### How to complete this task:
Pick out every line in the entries below that contains the word "written", and copy each one.

### Available records:
##############################

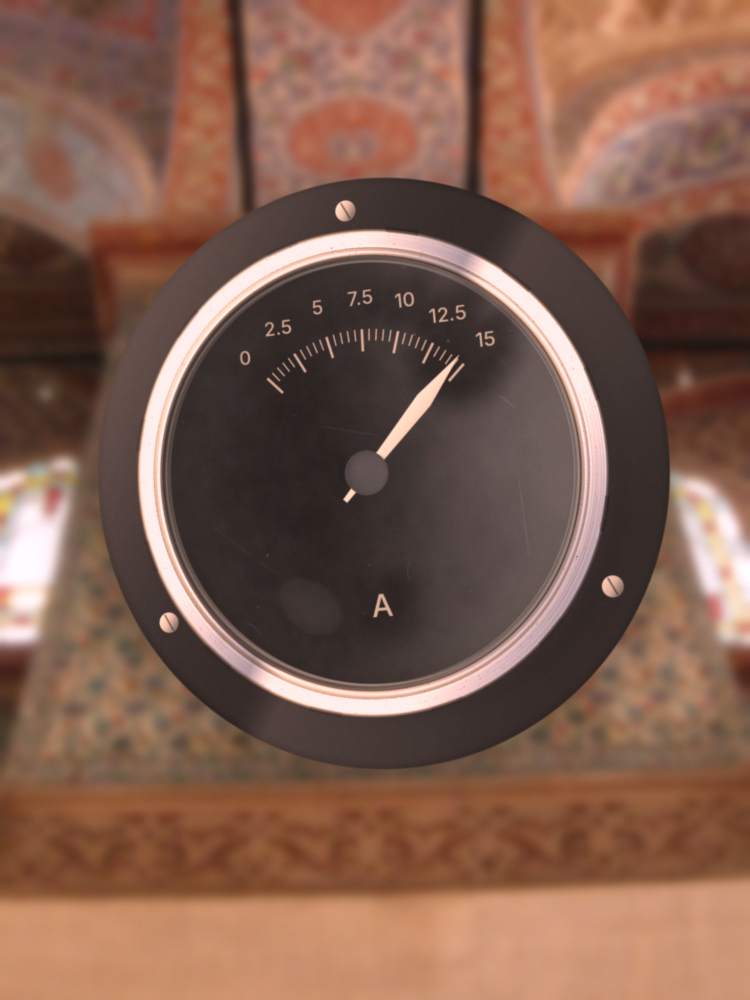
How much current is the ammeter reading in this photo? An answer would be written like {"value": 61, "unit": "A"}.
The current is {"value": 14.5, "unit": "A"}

##############################

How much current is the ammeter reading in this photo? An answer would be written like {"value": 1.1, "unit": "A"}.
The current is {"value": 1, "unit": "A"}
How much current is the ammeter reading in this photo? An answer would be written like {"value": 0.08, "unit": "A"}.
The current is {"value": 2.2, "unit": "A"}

##############################

### Answer to this task:
How much current is the ammeter reading in this photo? An answer would be written like {"value": 61, "unit": "A"}.
How much current is the ammeter reading in this photo? An answer would be written like {"value": 1.1, "unit": "A"}.
How much current is the ammeter reading in this photo? An answer would be written like {"value": 0.08, "unit": "A"}.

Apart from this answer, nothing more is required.